I've been struggling to understand why two similar Kfold-cross validations result in two different averages.
When I use a manual KFold approach (with Tensorflow and Keras)
cvscores = []
kfold = StratifiedKFold(n_splits=10, shuffle=True, random_state=3)
for train, test in kfold.split(X, y):
model = create_baseline()
model.fit(X[train], y[train], epochs=50, batch_size=32, verbose=0)
scores = model.evaluate(X[test], y[test], verbose=0)
#print("%s: %.2f%%" % (model.metrics_names[1], scores[1]*100))
cvscores.append(scores[1] * 100)
print("%.2f%% (+/- %.2f%%)" % (np.mean(cvscores), np.std(cvscores)))
I get
65.89% (+/- 3.77%)
When I use the KerasClassifier wrapper from scikit
estimator = KerasClassifier(build_fn=create_baseline, epochs=50, batch_size=32, verbose=0)
kfold = StratifiedKFold(n_splits=10,shuffle=True, random_state=3)
results = cross_val_score(estimator, X, y, cv=kfold, scoring='accuracy')
print("Baseline: %.2f%% (%.2f%%)" % (results.mean()*100, results.std()*100))
I get
63.82% (5.37%)
Additionally, when using KerasClassifier the following warning appears
WARNING:tensorflow:From /usr/local/lib/python3.6/dist-packages/tensorflow/python/keras/wrappers/scikit_learn.py:241: Sequential.predict_classes (from tensorflow.python.keras.engine.sequential) is deprecated and will be removed after 2021-01-01.
Instructions for updating:
Please use instead:* `np.argmax(model.predict(x), axis=-1)`, if your model does multi-class classification (e.g. if it uses a `softmax` last-layer activation).* `(model.predict(x) > 0.5).astype("int32")`, if your model does binary classification (e.g. if it uses a `sigmoid` last-layer activation).
Do the results differ because KerasClassifier uses predict_classes() while the manual Tensorflow/Keras approach uses just predict()? If so, which approach is more reasonable?
My model looks like this
def create_baseline():
model = tf.keras.models.Sequential()
model.add(Dense(8, activation='relu', input_shape=(12,)))
model.add(Dense(1, activation='sigmoid'))
model.compile(loss='binary_crossentropy', optimizer='adam', metrics=['accuracy'])
return model
The two CV-results do not look too different, they are both within each others standard deviation.

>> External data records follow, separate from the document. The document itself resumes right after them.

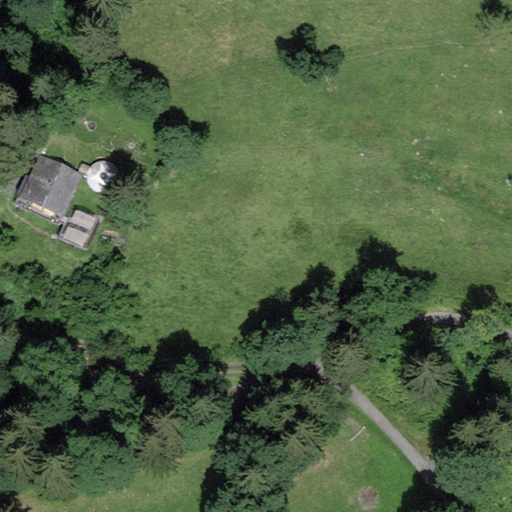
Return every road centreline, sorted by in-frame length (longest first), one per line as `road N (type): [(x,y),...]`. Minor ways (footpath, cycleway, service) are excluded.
road 1 (track): [(0,457),(173,384),(275,377),(431,318),(511,336)]
road 2 (track): [(275,377),(247,365),(74,372),(14,347),(0,331)]
road 3 (track): [(318,362),(461,511)]
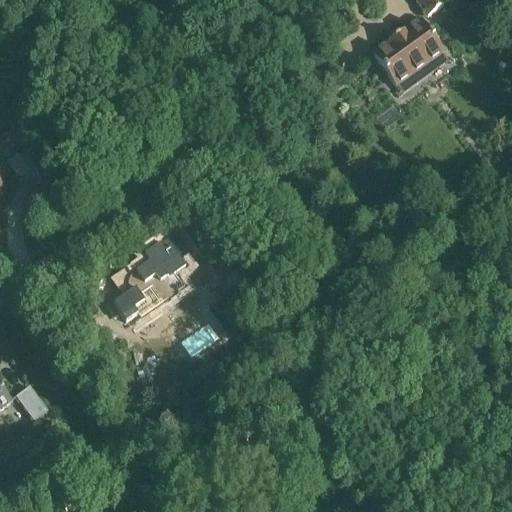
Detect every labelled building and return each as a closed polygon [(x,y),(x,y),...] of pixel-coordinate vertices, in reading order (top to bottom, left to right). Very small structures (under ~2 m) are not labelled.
[(413,0),(427,19),(446,5),(441,0),(413,0)] [(395,90),(443,55),(420,22),(408,31),(408,30),(383,48),(384,49),(372,57),(395,90)] [(16,125),(24,137),(33,131),(25,119),(16,125)] [(0,140),(0,152),(2,155),(22,141),(14,130),(0,140)] [(128,292),(129,293),(130,295),(113,306),(125,324),(137,316),(133,311),(143,304),(140,298),(151,290),(162,306),(184,291),(175,278),(185,271),(170,250),(164,255),(159,248),(143,258),(149,266),(131,277),(130,279),(129,280),(128,282),(127,284),(127,285),(127,287),(127,290),(128,292)] [(0,411),(11,404),(0,389),(0,411)] [(15,399),(33,424),(47,414),(29,389),(15,399)]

You fixed the seed for the StratifiedKFold
class, that's good. However there is additional randomness you should take control of and that comes from the weight initialization. Make sure you initialize your model for each CV-run with different weights, but use the same 10 initializations for both cross-validations, manual and automatic. You can pass an initializer to each layer, they have a seed
argument as well. In general you should fix all possible seeds (np.random.seed(3)
, tf.set_random_seed(3)
).
What happens if you run cross_val_score()
or your manual version twice? Do you get the same results / numbers?